Segment Start: Materials provided

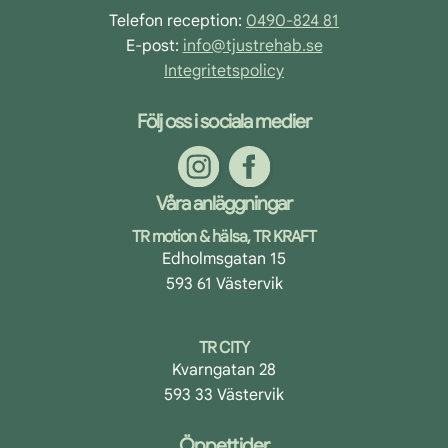
Telefon reception:
0490-824 81
E-post:
info@tjustrehab.se
Integritetspolicy
Följ oss i sociala medier
Våra anläggningar
TR motion & hälsa, TR KRAFT
Edholmsgatan 15
593 61 Västervik
TR CITY
Kvarngatan 28
593 33 Västervik
Öppettider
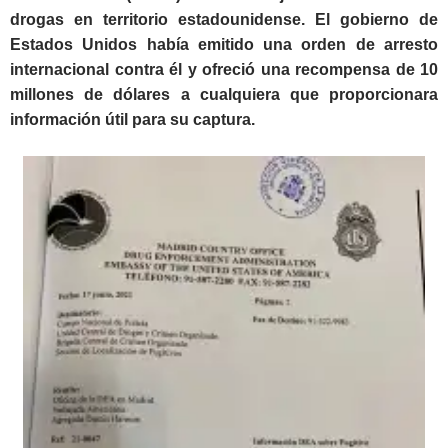
drogas en territorio estadounidense. El gobierno de
Estados Unidos había emitido una orden de arresto
internacional contra él y ofreció una recompensa de 10
millones de dólares a cualquiera que proporcionara
información útil para su captura.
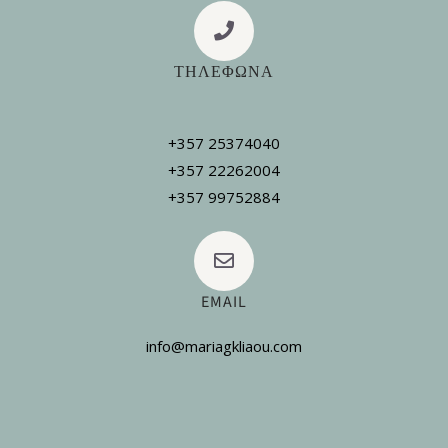
ΤΗΛΕΦΩΝΑ
+357 25374040
+357 22262004
+357 99752884
EMAIL
info@mariagkliaou.com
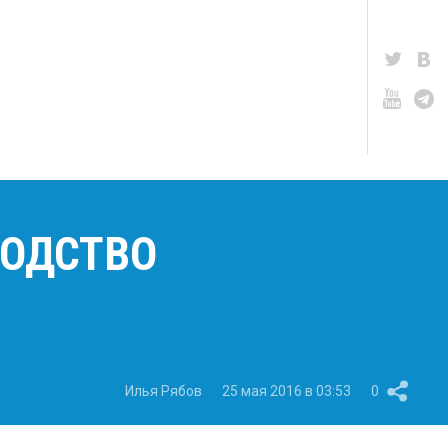
ВОДСТВО
Илья Рябов
25 мая 2016 в 03:53
0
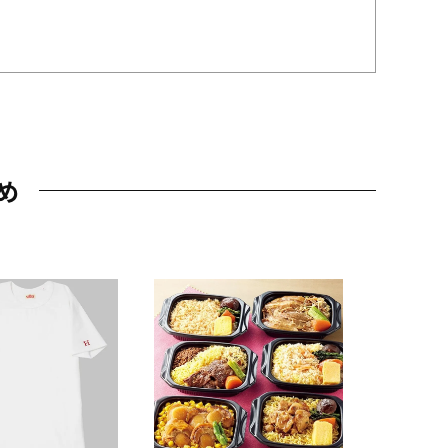
め
JAL特製
レー 200
10,800円
（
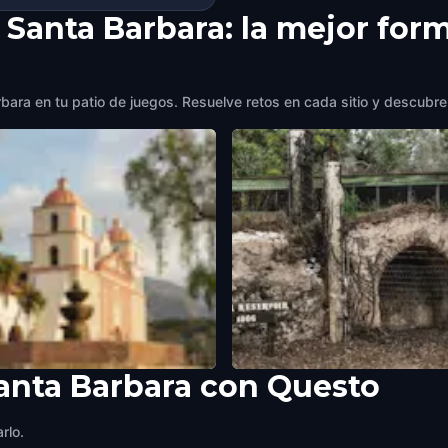
 Santa Barbara: la mejor for
ara en tu patio de juegos. Resuelve retos en cada sitio y descubre l
anta Barbara con Questo
 Barbara Mission
Lower Reservoir
Barbara
,
United States of America
Santa Barbara
,
United States of Ame
rlo.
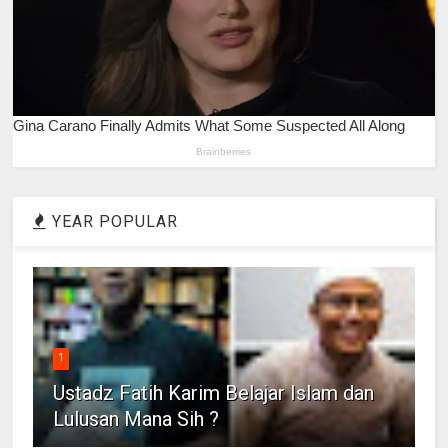
YEAR POPULAR
1
Ustadz Fatih Karim Belajar Islam dan
Lulusan Mana Sih ?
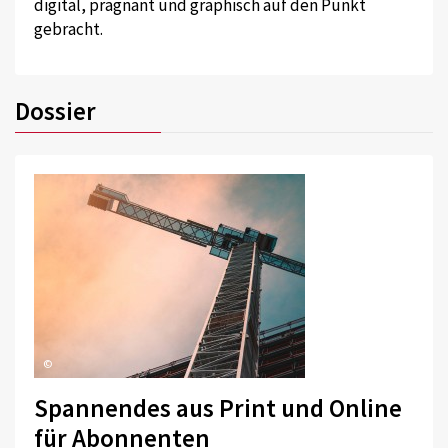
digital, prägnant und graphisch auf den Punkt
gebracht.
Dossier
©
Spannendes aus Print und Online
für Abonnenten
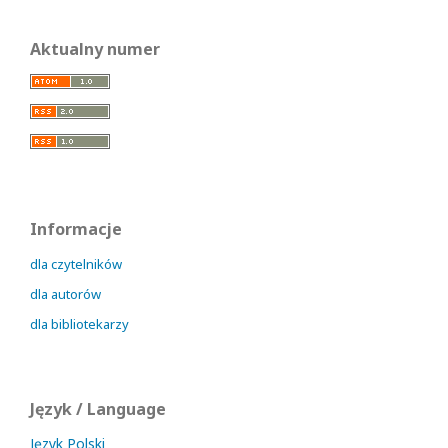
Aktualny numer
Informacje
dla czytelników
dla autorów
dla bibliotekarzy
Język / Language
Język Polski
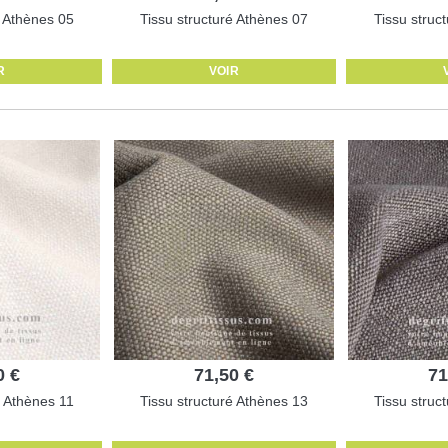
é Athènes 05
Tissu structuré Athènes 07
Tissu struc
R
VOIR
0 €
71,50 €
71
é Athènes 11
Tissu structuré Athènes 13
Tissu struc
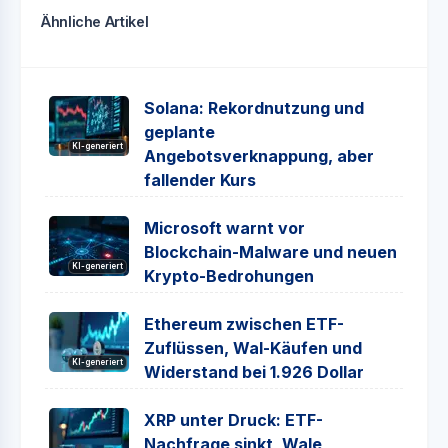
Ähnliche Artikel
Solana: Rekordnutzung und
geplante
KI-generiert
Angebotsverknappung, aber
fallender Kurs
Microsoft warnt vor
Blockchain-Malware und neuen
KI-generiert
Krypto-Bedrohungen
Ethereum zwischen ETF-
Zuflüssen, Wal-Käufen und
KI-generiert
Widerstand bei 1.926 Dollar
XRP unter Druck: ETF-
Nachfrage sinkt, Wale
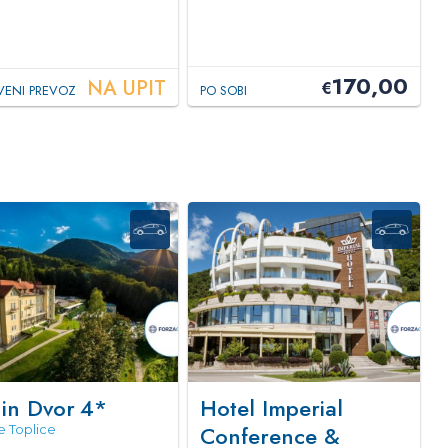
170,00
NA UPIT
€
VENI PREVOZ
PO SOBI
jin Dvor
4*
Hotel Imperial
Conference &
 Toplice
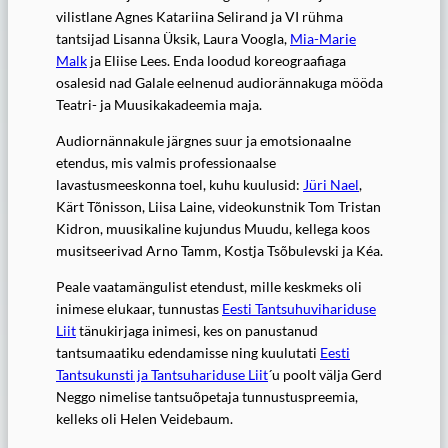
vilistlane Agnes Katariina Selirand ja VI rühma
tantsijad Lisanna Üksik, Laura Voogla,
Mia-Marie
Malk
ja Eliise Lees. Enda loodud koreograafiaga
osalesid nad Galale eelnenud audiorännakuga mööda
Teatri- ja Muusikakadeemia maja.
Audiornännakule järgnes suur ja emotsionaalne
etendus, mis valmis professionaalse
lavastusmeeskonna toel, kuhu kuulusid:
Jüri Nael
,
Kärt Tõnisson, Liisa Laine, videokunstnik Tom Tristan
Kidron, muusikaline kujundus Muudu, kellega koos
musitseerivad Arno Tamm, Kostja Tsõbulevski ja Kéa.
Peale vaatamängulist etendust, mille keskmeks oli
inimese elukaar, tunnustas
Eesti Tantsuhuvihariduse
Liit
tänukirjaga inimesi, kes on panustanud
tantsumaatiku edendamisse ning kuulutati
Eesti
Tantsukunsti ja Tantsuhariduse Liit
´u poolt välja Gerd
Neggo nimelise tantsuõpetaja tunnustuspreemia,
kelleks oli Helen Veidebaum.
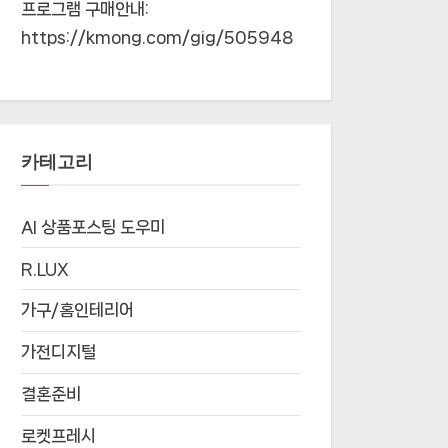
프로그램 구매안내:
https://kmong.com/gig/505948
카테고리
AI 상품포스팅 도우미
R.LUX
가구/홈인테리어
가전디지털
결혼준비
로켓프레시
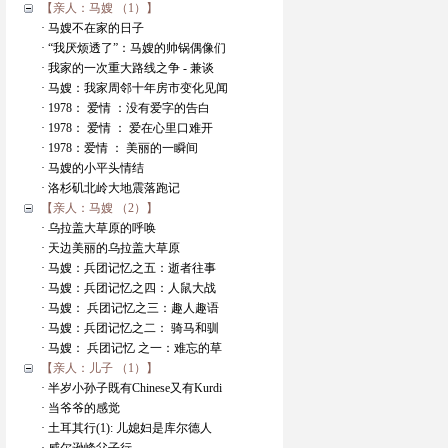
【亲人：马嫂 （1）】
· 马嫂不在家的日子
· “我厌烦透了”：马嫂的帅锅偶像们
· 我家的一次重大路线之争 - 兼谈
· 马嫂：我家周邻十年房市变化见闻
· 1978： 爱情 ：没有爱字的告白
· 1978： 爱情 ： 爱在心里口难开
· 1978：爱情 ： 美丽的一瞬间
· 马嫂的小平头情结
· 洛杉矶北岭大地震落跑记
【亲人：马嫂 （2）】
· 乌拉盖大草原的呼唤
· 天边美丽的乌拉盖大草原
· 马嫂：兵团记忆之五：逝者往事
· 马嫂：兵团记忆之四：人鼠大战
· 马嫂： 兵团记忆之三：趣人趣语
· 马嫂：兵团记忆之二： 骑马和驯
· 马嫂： 兵团记忆 之一：难忘的草
【亲人：儿子 （1）】
· 半岁小孙子既有Chinese又有Kurdi
· 当爷爷的感觉
· 土耳其行(1): 儿媳妇是库尔德人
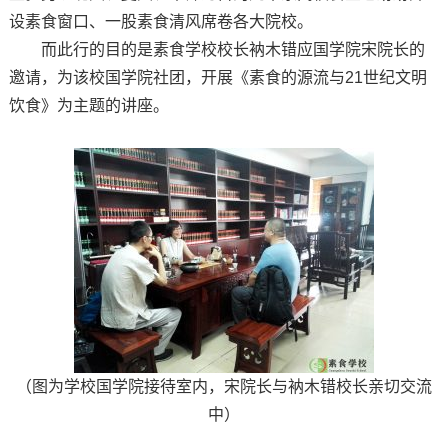
设素食窗口、一股素食清风席卷各大院校。
而此行的目的是素食学校校长衲木错应国学院宋院长的
邀请，为该校国学院社团，开展《素食的源流与21世纪文明
饮食》为主题的讲座。
（图为学校国学院接待室内，宋院长与衲木错校长亲切交流
中）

Segment End: Materials provided

Work instruction → Give every entry above again, exactly, and keep all pictures out of it.

Response area →
Telefon reception:
0490-824 81
E-post:
info@tjustrehab.se
Integritetspolicy
Följ oss i sociala medier
Våra anläggningar
TR motion & hälsa, TR KRAFT
Edholmsgatan 15
593 61 Västervik
TR CITY
Kvarngatan 28
593 33 Västervik
Öppettider
drogas en territorio estadounidense. El gobierno de
Estados Unidos había emitido una orden de arresto
internacional contra él y ofreció una recompensa de 10
millones de dólares a cualquiera que proporcionara
información útil para su captura.
ΤΗΛΕΦΩΝΑ
+357 25374040
+357 22262004
+357 99752884
EMAIL
info@mariagkliaou.com
ВОДСТВО
Илья Рябов
25 мая 2016 в 03:53
0
め
JAL特製
レー 200
10,800円
（
 Santa Barbara: la mejor for
ara en tu patio de juegos. Resuelve retos en cada sitio y descubre l
anta Barbara con Questo
 Barbara Mission
Lower Reservoir
Barbara
,
United States of America
Santa Barbara
,
United States of Ame
rlo.
YEAR POPULAR
1
Ustadz Fatih Karim Belajar Islam dan
Lulusan Mana Sih ?
digital, prägnant und graphisch auf den Punkt
gebracht.
Dossier
©
Spannendes aus Print und Online
für Abonnenten
Aktualny numer
Informacje
dla czytelników
dla autorów
dla bibliotekarzy
Język / Language
Język Polski
é Athènes 05
Tissu structuré Athènes 07
Tissu struc
R
VOIR
0 €
71,50 €
71
é Athènes 11
Tissu structuré Athènes 13
Tissu struc
Ähnliche Artikel
Solana: Rekordnutzung und
geplante
KI-generiert
Angebotsverknappung, aber
fallender Kurs
Microsoft warnt vor
Blockchain-Malware und neuen
KI-generiert
Krypto-Bedrohungen
Ethereum zwischen ETF-
Zuflüssen, Wal-Käufen und
KI-generiert
Widerstand bei 1.926 Dollar
XRP unter Druck: ETF-
Nachfrage sinkt, Wale
170,00
NA UPIT
€
VENI PREVOZ
PO SOBI
jin Dvor
4*
Hotel Imperial
Conference &
 Toplice
vilistlane Agnes Katariina Selirand ja VI rühma
tantsijad Lisanna Üksik, Laura Voogla,
Mia-Marie
Malk
ja Eliise Lees. Enda loodud koreograafiaga
osalesid nad Galale eelnenud audiorännakuga mööda
Teatri- ja Muusikakadeemia maja.
Audiornännakule järgnes suur ja emotsionaalne
etendus, mis valmis professionaalse
lavastusmeeskonna toel, kuhu kuulusid:
Jüri Nael
,
Kärt Tõnisson, Liisa Laine, videokunstnik Tom Tristan
Kidron, muusikaline kujundus Muudu, kellega koos
musitseerivad Arno Tamm, Kostja Tsõbulevski ja Kéa.
Peale vaatamängulist etendust, mille keskmeks oli
inimese elukaar, tunnustas
Eesti Tantsuhuvihariduse
Liit
tänukirjaga inimesi, kes on panustanud
tantsumaatiku edendamisse ning kuulutati
Eesti
Tantsukunsti ja Tantsuhariduse Liit
´u poolt välja Gerd
Neggo nimelise tantsuõpetaja tunnustuspreemia,
kelleks oli Helen Veidebaum.
프로그램 구매안내:
https://kmong.com/gig/505948
카테고리
AI 상품포스팅 도우미
R.LUX
가구/홈인테리어
가전디지털
결혼준비
로켓프레시
【亲人：马嫂 （1）】
· 马嫂不在家的日子
· “我厌烦透了”：马嫂的帅锅偶像们
· 我家的一次重大路线之争 - 兼谈
· 马嫂：我家周邻十年房市变化见闻
· 1978： 爱情 ：没有爱字的告白
· 1978： 爱情 ： 爱在心里口难开
· 1978：爱情 ： 美丽的一瞬间
· 马嫂的小平头情结
· 洛杉矶北岭大地震落跑记
【亲人：马嫂 （2）】
· 乌拉盖大草原的呼唤
· 天边美丽的乌拉盖大草原
· 马嫂：兵团记忆之五：逝者往事
· 马嫂：兵团记忆之四：人鼠大战
· 马嫂： 兵团记忆之三：趣人趣语
· 马嫂：兵团记忆之二： 骑马和驯
· 马嫂： 兵团记忆 之一：难忘的草
【亲人：儿子 （1）】
· 半岁小孙子既有Chinese又有Kurdi
· 当爷爷的感觉
· 土耳其行(1): 儿媳妇是库尔德人
设素食窗口、一股素食清风席卷各大院校。
而此行的目的是素食学校校长衲木错应国学院宋院长的
邀请，为该校国学院社团，开展《素食的源流与21世纪文明
饮食》为主题的讲座。
（图为学校国学院接待室内，宋院长与衲木错校长亲切交流
中）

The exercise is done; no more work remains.